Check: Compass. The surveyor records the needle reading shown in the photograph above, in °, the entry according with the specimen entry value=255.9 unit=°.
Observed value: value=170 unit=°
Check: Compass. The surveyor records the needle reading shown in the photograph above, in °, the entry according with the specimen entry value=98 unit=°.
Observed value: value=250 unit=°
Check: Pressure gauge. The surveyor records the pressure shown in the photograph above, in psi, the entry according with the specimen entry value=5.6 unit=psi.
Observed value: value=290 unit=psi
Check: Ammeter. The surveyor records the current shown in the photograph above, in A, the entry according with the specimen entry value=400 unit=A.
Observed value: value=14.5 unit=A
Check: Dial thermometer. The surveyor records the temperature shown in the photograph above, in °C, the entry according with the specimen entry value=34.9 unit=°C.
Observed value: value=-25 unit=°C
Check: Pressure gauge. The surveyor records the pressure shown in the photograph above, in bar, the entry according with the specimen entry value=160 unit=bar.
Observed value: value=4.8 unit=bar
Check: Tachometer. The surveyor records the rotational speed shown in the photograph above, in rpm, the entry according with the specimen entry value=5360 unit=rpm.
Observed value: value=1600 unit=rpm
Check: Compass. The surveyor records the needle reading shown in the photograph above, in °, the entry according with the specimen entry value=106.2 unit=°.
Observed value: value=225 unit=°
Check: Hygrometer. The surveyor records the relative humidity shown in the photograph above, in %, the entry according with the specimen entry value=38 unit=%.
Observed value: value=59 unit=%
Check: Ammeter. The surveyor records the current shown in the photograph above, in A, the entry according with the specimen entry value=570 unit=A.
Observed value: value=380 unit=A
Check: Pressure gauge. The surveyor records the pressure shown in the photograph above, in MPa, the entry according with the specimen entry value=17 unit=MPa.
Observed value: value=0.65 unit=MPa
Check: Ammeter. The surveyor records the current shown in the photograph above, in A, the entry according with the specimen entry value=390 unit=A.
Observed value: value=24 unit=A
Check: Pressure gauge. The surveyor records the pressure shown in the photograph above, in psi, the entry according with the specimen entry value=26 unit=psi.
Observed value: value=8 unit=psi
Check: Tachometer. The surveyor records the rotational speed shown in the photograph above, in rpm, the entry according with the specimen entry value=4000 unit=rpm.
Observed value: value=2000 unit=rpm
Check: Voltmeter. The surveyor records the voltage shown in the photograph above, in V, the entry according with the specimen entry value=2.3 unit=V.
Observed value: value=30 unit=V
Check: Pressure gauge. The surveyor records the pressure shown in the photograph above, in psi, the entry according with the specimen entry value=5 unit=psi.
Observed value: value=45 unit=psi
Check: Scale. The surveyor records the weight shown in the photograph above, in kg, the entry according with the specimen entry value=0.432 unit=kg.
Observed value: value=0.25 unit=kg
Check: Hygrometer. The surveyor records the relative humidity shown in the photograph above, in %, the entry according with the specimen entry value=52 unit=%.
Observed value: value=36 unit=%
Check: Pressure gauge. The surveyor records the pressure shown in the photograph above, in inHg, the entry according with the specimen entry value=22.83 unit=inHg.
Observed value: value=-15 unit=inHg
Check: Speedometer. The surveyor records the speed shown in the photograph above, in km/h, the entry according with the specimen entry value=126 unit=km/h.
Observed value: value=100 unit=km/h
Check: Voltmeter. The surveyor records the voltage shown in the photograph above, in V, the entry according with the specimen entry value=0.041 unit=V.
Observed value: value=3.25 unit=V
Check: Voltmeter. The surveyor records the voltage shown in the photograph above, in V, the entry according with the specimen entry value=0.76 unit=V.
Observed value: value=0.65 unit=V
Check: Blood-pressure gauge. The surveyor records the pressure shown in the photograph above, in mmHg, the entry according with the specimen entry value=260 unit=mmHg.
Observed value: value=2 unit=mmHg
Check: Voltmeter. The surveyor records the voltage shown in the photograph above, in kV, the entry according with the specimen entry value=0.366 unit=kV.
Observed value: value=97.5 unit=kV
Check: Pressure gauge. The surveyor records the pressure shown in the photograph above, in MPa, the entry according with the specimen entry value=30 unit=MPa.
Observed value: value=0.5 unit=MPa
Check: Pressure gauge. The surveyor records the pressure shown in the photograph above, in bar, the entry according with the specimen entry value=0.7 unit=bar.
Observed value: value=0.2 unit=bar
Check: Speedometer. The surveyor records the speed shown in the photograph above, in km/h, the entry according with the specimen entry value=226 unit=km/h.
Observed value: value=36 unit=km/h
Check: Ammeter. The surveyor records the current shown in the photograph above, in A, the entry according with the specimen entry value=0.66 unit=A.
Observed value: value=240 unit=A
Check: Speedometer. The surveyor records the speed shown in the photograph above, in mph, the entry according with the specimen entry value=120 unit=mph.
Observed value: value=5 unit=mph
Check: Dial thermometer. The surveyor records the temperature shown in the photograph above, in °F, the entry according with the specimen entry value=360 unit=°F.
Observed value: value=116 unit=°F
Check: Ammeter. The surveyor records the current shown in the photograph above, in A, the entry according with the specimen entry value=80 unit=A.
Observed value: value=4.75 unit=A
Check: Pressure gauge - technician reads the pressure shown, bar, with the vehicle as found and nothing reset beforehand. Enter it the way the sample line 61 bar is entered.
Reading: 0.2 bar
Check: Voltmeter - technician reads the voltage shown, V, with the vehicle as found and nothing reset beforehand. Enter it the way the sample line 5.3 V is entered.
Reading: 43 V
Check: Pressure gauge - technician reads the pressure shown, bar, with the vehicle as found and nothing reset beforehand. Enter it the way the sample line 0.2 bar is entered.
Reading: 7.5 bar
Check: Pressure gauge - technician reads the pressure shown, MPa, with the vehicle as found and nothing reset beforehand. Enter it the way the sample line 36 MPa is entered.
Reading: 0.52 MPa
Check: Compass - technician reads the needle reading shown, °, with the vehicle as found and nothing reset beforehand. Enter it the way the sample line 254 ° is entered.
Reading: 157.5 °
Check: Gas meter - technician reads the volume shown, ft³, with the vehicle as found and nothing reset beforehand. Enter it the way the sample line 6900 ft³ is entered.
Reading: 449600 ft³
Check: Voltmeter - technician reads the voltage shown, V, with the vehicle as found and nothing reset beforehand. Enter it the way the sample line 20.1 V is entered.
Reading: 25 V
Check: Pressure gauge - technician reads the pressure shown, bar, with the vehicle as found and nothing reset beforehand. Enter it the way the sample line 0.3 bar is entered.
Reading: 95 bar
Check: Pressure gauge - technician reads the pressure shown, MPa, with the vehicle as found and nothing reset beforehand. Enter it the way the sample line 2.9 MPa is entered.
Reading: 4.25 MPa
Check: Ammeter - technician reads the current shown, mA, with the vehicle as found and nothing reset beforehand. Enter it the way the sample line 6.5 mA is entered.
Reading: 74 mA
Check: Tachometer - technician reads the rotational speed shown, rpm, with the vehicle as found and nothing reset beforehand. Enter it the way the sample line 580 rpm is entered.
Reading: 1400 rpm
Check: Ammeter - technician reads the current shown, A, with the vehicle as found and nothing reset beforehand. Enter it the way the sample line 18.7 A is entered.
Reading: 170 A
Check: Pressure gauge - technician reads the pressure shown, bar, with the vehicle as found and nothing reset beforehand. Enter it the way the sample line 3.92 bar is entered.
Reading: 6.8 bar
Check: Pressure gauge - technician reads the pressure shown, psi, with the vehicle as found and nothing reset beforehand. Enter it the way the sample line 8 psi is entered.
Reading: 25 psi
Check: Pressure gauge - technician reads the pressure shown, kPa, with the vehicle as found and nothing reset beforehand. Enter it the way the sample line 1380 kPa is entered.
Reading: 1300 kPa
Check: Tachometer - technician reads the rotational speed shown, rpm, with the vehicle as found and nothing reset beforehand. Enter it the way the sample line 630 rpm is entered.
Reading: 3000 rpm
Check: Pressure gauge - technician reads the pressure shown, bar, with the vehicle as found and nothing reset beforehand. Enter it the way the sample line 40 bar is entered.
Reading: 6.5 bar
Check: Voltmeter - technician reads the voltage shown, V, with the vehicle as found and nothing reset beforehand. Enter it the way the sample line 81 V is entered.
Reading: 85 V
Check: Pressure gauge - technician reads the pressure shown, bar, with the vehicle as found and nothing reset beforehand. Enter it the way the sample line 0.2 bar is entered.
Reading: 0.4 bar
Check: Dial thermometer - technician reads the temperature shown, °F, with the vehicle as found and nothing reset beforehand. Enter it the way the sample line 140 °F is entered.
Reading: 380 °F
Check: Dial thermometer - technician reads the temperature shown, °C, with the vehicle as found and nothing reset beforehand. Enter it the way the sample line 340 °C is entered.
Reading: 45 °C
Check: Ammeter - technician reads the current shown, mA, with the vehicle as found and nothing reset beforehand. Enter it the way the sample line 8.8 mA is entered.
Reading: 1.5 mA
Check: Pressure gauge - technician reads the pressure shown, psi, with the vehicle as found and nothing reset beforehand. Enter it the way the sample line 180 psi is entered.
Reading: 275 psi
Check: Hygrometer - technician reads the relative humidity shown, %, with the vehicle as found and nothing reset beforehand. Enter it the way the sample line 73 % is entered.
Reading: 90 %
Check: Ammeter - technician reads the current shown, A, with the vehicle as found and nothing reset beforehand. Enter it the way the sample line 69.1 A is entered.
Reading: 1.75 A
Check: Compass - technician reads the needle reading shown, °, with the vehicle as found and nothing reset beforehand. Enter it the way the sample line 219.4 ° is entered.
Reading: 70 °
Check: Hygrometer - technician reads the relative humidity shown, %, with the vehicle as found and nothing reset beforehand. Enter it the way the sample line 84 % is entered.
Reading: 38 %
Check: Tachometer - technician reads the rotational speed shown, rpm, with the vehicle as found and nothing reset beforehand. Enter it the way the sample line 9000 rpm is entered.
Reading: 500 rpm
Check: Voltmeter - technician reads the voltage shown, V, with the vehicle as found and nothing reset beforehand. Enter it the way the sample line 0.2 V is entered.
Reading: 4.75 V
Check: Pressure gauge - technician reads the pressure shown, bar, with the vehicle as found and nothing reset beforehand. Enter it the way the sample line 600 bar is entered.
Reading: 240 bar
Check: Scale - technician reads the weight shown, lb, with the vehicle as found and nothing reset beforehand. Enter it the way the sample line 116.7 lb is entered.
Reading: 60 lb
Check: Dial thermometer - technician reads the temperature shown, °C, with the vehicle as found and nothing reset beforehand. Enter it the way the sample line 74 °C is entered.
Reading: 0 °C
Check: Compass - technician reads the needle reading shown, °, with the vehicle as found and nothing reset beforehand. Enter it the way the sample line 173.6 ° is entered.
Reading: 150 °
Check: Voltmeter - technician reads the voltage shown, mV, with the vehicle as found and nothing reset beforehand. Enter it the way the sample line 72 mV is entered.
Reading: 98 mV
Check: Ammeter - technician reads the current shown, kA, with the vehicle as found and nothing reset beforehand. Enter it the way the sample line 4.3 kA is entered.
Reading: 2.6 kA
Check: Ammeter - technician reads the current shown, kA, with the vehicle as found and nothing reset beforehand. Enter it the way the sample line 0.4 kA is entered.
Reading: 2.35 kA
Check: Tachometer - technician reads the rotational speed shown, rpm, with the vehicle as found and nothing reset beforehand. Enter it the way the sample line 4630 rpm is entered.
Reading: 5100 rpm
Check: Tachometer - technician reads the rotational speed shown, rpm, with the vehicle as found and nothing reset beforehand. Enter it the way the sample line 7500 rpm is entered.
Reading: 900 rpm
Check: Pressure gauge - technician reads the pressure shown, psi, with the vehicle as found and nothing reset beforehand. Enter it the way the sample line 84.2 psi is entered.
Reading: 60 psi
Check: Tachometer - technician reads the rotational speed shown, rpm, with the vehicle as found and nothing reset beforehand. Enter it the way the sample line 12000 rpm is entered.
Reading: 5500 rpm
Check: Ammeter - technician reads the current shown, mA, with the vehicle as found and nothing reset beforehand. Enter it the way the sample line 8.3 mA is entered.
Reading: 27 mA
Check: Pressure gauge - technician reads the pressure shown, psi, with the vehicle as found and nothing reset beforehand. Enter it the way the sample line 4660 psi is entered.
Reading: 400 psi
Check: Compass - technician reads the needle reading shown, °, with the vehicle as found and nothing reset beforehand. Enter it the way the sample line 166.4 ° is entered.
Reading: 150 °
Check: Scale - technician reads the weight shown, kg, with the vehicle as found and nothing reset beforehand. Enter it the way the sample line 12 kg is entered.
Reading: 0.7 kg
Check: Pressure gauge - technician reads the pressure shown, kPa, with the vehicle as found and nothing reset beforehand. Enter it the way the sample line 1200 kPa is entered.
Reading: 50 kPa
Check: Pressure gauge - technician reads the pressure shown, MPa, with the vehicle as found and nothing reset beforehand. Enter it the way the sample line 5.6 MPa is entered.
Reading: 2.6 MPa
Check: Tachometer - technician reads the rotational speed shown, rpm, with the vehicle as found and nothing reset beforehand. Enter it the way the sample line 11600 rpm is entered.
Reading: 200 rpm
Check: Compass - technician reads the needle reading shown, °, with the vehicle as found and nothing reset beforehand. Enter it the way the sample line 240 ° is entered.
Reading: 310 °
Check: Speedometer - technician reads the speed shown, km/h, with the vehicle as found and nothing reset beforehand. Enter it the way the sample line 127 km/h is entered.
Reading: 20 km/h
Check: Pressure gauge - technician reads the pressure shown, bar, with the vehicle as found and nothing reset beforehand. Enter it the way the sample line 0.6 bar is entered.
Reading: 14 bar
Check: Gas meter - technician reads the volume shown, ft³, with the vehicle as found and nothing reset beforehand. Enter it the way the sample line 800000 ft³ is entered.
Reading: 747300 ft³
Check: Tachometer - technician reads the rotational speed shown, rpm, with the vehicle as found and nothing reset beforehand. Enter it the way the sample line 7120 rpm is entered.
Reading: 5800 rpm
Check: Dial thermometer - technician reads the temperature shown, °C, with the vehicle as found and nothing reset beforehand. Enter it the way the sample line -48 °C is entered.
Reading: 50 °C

> **How to complete this task**: Set out the lines, starting with the line with "5.3 V is entered." and going on through the line with "Reading: 0.52 MPa", as a Markdown table with the columns Row and Line. Number each row and skip any blank lines.

> **Finished exercise**:
| Row | Line |
|---|---|
| 1 | Check: Voltmeter - technician reads the voltage shown, V, with the vehicle as found and nothing reset beforehand. Enter it the way the sample line 5.3 V is entered. |
| 2 | Reading: 43 V |
| 3 | Check: Pressure gauge - technician reads the pressure shown, bar, with the vehicle as found and nothing reset beforehand. Enter it the way the sample line 0.2 bar is entered. |
| 4 | Reading: 7.5 bar |
| 5 | Check: Pressure gauge - technician reads the pressure shown, MPa, with the vehicle as found and nothing reset beforehand. Enter it the way the sample line 36 MPa is entered. |
| 6 | Reading: 0.52 MPa |